# Activity
All of the data should be restated word for word, with the pictures omitted.

# Stored data
========================================================================

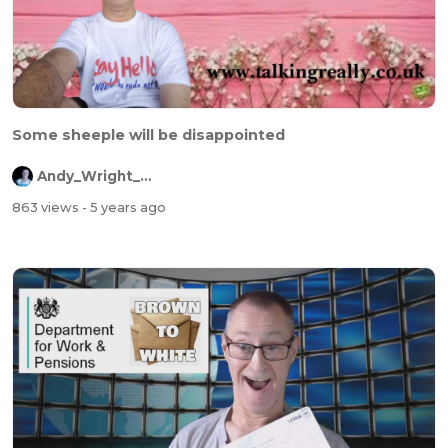
Some sheeple will be disappointed
Andy_Wright_Online
863 views
- 5 years ago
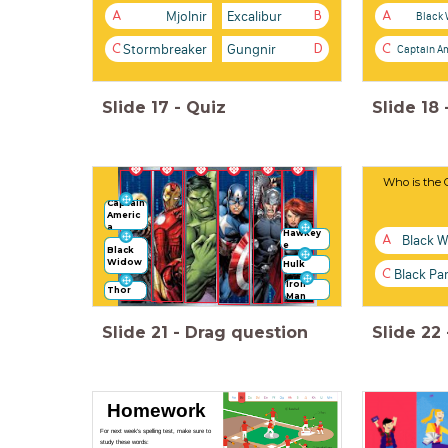
Mjolnir
Excalibur
Black
A
B
A
Stormbreaker
Gungnir
Captain A
C
D
C
Slide
17
-
Quiz
Slide
18
Who is the 
Captain
Americ
a
Hawkey
Black 
A
e
Black
Widow
Hulk
Black Pa
C
Iron
Thor
Man
Slide
21
-
Drag question
Slide
22
Homework
For next week's spelling test, make sure to
study these words:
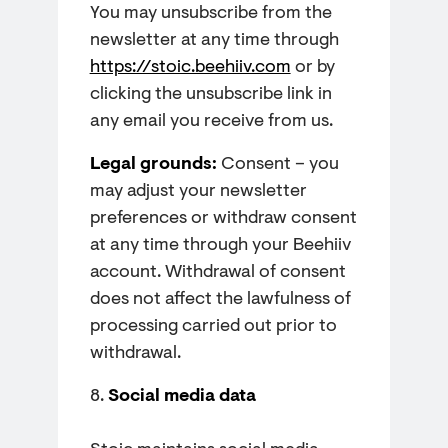
You may unsubscribe from the
newsletter at any time through
https://stoic.beehiiv.com
or by
clicking the unsubscribe link in
any email you receive from us.
Legal grounds:
Consent – you
may adjust your newsletter
preferences or withdraw consent
at any time through your Beehiiv
account. Withdrawal of consent
does not affect the lawfulness of
processing carried out prior to
withdrawal.
8.
Social media data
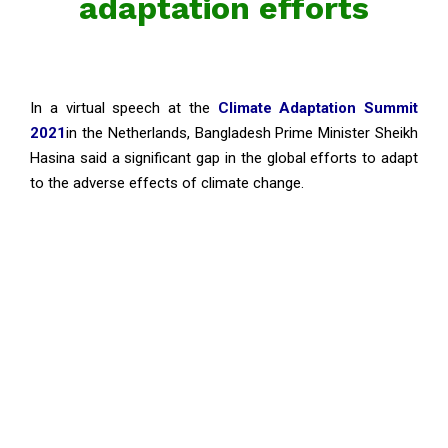
adaptation efforts
In a virtual speech at the
Climate Adaptation Summit
2021
in the Netherlands, Bangladesh Prime Minister Sheikh
Hasina said a significant gap in the global efforts to adapt
to the adverse effects of climate change.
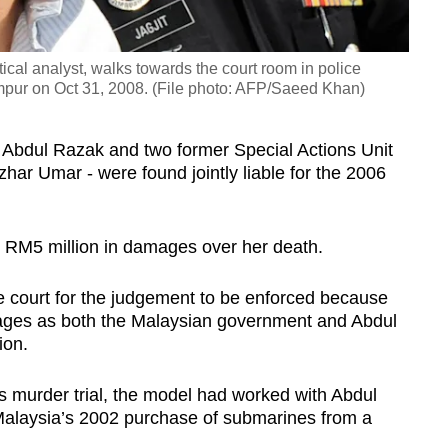
ical analyst, walks towards the court room in police
mpur on Oct 31, 2008. (File photo: AFP/Saeed Khan)
 Abdul Razak and two former Special Actions Unit
zhar Umar - were found jointly liable for the 2006
 RM5 million in damages over her death.
he court for the judgement to be enforced because
mages as both the Malaysian government and Abdul
ion.
s murder trial, the model had worked with Abdul
o Malaysia’s 2002 purchase of submarines from a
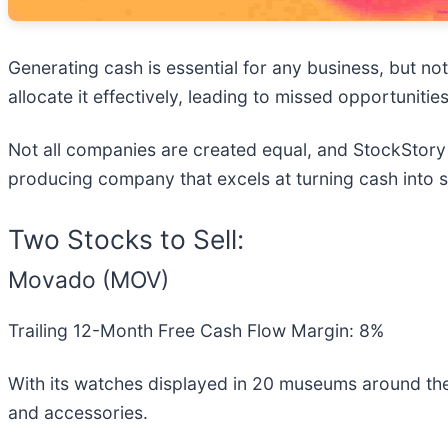
Generating cash is essential for any business, but no
allocate it effectively, leading to missed opportunities
Not all companies are created equal, and StockStory i
producing company that excels at turning cash into sh
Two Stocks to Sell:
Movado (MOV)
Trailing 12-Month Free Cash Flow Margin: 8%
With its watches displayed in 20 museums around th
and accessories.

========================================================================

# Exercise result
Some sheeple will be disappointed
Andy_Wright_Online
863 views
- 5 years ago
Mjolnir
Excalibur
Black
A
B
A
Stormbreaker
Gungnir
Captain A
C
D
C
Slide
17
-
Quiz
Slide
18
Who is the 
Captain
Americ
a
Hawkey
Black 
A
e
Black
Widow
Hulk
Black Pa
C
Iron
Thor
Man
Slide
21
-
Drag question
Slide
22
Homework
For next week's spelling test, make sure to
study these words:
You may unsubscribe from the
newsletter at any time through
https://stoic.beehiiv.com
or by
clicking the unsubscribe link in
any email you receive from us.
Legal grounds:
Consent – you
may adjust your newsletter
preferences or withdraw consent
at any time through your Beehiiv
account. Withdrawal of consent
does not affect the lawfulness of
processing carried out prior to
withdrawal.
8.
Social media data
adaptation efforts
In a virtual speech at the
Climate Adaptation Summit
2021
in the Netherlands, Bangladesh Prime Minister Sheikh
Hasina said a significant gap in the global efforts to adapt
to the adverse effects of climate change.
ical analyst, walks towards the court room in police
mpur on Oct 31, 2008. (File photo: AFP/Saeed Khan)
 Abdul Razak and two former Special Actions Unit
zhar Umar - were found jointly liable for the 2006
 RM5 million in damages over her death.
he court for the judgement to be enforced because
mages as both the Malaysian government and Abdul
ion.
s murder trial, the model had worked with Abdul
o Malaysia’s 2002 purchase of submarines from a
Generating cash is essential for any business, but no
allocate it effectively, leading to missed opportunities
Not all companies are created equal, and StockStory i
producing company that excels at turning cash into sh
Two Stocks to Sell:
Movado (MOV)
Trailing 12-Month Free Cash Flow Margin: 8%
With its watches displayed in 20 museums around th
and accessories.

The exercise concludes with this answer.